### TEXTE FOURNI

:::::

La loi Avia, tout comme la loi « fake news », ne sont pas que le fait français. Elles sont encouragées par des directives européennes déjà existantes. Au Livret numérique, nous avons lutté avec acharnement contre la directive « copyright » qui a finalement été avalisée. Elle a entraîné un renversement de paradigme : désormais la plateforme qui héberge une vidéo est responsable de son contenu, et non plus la personne qui poste. Face à cela, les plateformes, pour éviter d’être condamnées à de lourdes amendes, financent la recherche et le développement sur des algorithmes qui vont filtrer les vidéos avant même leur publication. C’est une atteinte majeure à la liberté d’expression sous l’égide du droit patrimonial. En interne, la FI a beaucoup travaillé pour accompagner notre député au Parlement européen Younous Omarjee afin qu’il s’oppose au projet de directive. Il a été le seul député français, avec la communiste Marie-Christine Vergiat, à voter contre le projet et nous en sommes très fiers. Au même moment, a été adoptée la directive Dalton relative aux contenus à caractère terroriste qui repose sur le même principe : une censure algorithmique avec des instances de vérifications humaines sous-calibrées par rapport à toute la subtilité des contenus postés sur Internet.

:::::

### INFORMATIONS EXTRAITES
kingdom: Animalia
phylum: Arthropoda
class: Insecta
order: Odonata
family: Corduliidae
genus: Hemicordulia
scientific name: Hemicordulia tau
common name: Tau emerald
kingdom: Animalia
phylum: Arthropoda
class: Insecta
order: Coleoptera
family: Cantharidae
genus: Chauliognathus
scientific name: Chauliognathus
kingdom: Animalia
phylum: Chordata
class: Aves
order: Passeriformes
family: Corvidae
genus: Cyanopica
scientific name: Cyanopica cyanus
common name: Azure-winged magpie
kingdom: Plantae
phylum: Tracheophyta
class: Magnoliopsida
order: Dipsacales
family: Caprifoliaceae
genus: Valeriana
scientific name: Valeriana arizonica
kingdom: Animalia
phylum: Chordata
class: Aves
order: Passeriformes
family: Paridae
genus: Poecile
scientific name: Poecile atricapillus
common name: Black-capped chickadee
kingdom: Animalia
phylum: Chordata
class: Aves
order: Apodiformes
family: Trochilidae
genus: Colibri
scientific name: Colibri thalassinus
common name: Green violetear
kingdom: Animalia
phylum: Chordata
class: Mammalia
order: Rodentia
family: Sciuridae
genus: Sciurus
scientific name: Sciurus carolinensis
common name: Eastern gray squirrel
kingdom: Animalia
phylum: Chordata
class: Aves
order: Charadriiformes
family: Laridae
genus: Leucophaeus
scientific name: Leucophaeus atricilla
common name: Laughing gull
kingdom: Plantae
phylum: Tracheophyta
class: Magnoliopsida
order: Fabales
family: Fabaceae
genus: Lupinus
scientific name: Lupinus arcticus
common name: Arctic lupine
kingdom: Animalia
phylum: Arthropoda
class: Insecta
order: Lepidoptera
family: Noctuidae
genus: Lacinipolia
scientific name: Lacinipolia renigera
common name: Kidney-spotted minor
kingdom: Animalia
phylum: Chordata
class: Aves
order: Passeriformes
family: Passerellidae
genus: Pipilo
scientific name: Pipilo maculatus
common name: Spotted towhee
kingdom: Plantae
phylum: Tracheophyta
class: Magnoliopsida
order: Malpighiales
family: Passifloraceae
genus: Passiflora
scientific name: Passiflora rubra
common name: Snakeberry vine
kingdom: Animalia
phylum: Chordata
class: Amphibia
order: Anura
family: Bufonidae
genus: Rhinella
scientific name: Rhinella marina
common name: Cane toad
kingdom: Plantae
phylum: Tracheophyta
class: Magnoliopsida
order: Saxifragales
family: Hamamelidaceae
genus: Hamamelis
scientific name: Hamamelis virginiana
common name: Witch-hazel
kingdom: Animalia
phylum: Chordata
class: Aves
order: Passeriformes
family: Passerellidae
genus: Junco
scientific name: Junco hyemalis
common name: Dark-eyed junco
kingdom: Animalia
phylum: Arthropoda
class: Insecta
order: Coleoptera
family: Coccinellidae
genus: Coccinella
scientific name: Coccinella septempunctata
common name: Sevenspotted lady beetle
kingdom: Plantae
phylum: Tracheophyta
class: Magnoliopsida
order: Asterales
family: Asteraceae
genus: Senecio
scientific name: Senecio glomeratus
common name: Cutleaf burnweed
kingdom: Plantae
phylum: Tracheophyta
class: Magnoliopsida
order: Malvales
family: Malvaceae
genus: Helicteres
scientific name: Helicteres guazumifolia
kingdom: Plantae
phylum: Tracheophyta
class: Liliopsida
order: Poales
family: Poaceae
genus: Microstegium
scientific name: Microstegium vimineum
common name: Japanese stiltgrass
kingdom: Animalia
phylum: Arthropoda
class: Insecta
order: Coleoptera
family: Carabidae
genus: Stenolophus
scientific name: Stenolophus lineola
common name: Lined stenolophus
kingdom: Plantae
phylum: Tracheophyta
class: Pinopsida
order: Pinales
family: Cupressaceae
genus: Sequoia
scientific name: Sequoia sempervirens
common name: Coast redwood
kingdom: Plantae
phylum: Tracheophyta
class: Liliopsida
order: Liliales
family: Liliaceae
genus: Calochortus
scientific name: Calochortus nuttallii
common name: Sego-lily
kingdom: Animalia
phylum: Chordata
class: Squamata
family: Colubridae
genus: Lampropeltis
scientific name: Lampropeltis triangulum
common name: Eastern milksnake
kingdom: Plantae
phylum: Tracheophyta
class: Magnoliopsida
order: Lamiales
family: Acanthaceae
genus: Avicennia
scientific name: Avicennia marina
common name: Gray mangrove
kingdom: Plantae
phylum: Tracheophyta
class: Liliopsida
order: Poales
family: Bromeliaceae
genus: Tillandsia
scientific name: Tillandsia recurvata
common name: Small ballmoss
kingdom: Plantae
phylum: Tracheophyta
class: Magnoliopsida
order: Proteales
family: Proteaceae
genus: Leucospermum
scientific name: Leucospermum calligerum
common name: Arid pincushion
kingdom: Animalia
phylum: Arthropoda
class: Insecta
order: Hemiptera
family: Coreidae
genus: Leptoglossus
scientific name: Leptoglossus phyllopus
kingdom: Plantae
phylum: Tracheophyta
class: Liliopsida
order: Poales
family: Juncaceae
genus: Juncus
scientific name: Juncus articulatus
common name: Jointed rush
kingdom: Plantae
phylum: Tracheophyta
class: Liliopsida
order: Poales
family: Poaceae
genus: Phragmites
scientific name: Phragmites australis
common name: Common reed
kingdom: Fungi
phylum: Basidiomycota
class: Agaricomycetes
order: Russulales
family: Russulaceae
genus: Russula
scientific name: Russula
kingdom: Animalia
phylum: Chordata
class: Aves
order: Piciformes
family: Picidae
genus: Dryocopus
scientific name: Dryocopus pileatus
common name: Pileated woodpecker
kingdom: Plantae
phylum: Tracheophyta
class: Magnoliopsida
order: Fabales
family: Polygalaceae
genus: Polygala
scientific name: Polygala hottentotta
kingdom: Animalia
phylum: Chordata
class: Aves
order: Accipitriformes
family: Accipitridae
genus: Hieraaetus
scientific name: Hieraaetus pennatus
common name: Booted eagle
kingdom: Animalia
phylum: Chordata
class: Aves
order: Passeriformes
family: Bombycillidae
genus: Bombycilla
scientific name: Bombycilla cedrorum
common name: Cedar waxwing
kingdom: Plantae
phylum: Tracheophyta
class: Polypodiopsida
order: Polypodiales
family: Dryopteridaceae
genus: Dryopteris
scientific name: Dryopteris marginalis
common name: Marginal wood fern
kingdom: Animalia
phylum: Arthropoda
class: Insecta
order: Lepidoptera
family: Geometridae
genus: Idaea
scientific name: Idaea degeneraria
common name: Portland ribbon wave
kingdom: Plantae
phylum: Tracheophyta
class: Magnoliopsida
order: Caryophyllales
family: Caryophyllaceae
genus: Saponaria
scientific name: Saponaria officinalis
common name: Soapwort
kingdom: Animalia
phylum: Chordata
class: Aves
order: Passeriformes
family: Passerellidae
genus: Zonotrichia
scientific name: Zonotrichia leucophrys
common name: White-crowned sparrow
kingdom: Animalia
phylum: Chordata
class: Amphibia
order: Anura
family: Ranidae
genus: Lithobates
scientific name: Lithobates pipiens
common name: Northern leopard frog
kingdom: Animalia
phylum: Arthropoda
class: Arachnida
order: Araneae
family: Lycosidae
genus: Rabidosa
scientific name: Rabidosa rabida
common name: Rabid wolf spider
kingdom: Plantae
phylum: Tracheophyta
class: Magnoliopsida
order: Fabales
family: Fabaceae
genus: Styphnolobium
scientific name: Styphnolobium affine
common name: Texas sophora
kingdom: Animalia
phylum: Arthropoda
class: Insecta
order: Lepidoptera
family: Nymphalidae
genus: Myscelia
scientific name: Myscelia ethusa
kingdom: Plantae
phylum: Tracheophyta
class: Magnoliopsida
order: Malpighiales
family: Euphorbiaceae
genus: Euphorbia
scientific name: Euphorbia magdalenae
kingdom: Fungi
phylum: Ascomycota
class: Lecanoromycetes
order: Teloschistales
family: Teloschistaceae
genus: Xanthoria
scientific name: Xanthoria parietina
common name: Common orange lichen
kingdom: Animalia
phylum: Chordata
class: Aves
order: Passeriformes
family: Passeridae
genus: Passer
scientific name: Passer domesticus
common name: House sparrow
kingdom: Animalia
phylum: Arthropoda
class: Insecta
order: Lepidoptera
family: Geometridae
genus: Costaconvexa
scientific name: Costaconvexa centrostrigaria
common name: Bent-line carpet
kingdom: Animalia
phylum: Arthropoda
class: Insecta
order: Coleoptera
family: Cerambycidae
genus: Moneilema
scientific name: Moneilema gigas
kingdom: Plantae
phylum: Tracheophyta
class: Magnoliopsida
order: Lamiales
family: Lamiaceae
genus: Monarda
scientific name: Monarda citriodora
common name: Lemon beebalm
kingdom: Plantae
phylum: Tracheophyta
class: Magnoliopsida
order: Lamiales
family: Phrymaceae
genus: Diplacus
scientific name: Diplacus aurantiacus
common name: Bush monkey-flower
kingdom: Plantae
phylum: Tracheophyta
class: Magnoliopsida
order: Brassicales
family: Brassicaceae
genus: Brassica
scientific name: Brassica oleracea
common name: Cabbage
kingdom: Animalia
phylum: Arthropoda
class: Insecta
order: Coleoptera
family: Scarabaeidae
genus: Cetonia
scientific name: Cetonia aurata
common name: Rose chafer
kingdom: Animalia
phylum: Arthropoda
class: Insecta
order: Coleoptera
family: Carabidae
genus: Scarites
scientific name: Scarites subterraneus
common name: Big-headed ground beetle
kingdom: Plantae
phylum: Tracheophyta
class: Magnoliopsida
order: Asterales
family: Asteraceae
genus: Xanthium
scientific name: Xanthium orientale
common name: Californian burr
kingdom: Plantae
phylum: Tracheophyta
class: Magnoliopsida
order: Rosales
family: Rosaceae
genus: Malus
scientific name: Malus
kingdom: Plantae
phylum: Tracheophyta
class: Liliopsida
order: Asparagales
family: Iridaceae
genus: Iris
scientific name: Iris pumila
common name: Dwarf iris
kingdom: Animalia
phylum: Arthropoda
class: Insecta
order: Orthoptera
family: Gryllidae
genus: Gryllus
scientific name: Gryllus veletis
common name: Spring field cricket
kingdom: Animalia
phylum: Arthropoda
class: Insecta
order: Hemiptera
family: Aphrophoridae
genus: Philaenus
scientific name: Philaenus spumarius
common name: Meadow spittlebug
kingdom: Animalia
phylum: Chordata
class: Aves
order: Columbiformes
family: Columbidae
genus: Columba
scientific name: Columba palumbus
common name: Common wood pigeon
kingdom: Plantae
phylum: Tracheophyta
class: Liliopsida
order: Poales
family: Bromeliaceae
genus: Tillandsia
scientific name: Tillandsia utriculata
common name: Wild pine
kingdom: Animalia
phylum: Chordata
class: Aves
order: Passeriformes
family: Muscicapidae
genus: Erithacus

:::::

### CONSIGNE
Mettez en anglais cette phrase du texte fourni : « Elle a entraîné un renversement de paradigme : désormais la plateforme qui héberge une vidéo est responsable de son contenu, et non plus la personne qui poste. »

### RÉSULTAT
It brought about a paradigm shift: from now on, the platform that hosts a video is responsible for its content, and no longer the person who posts it.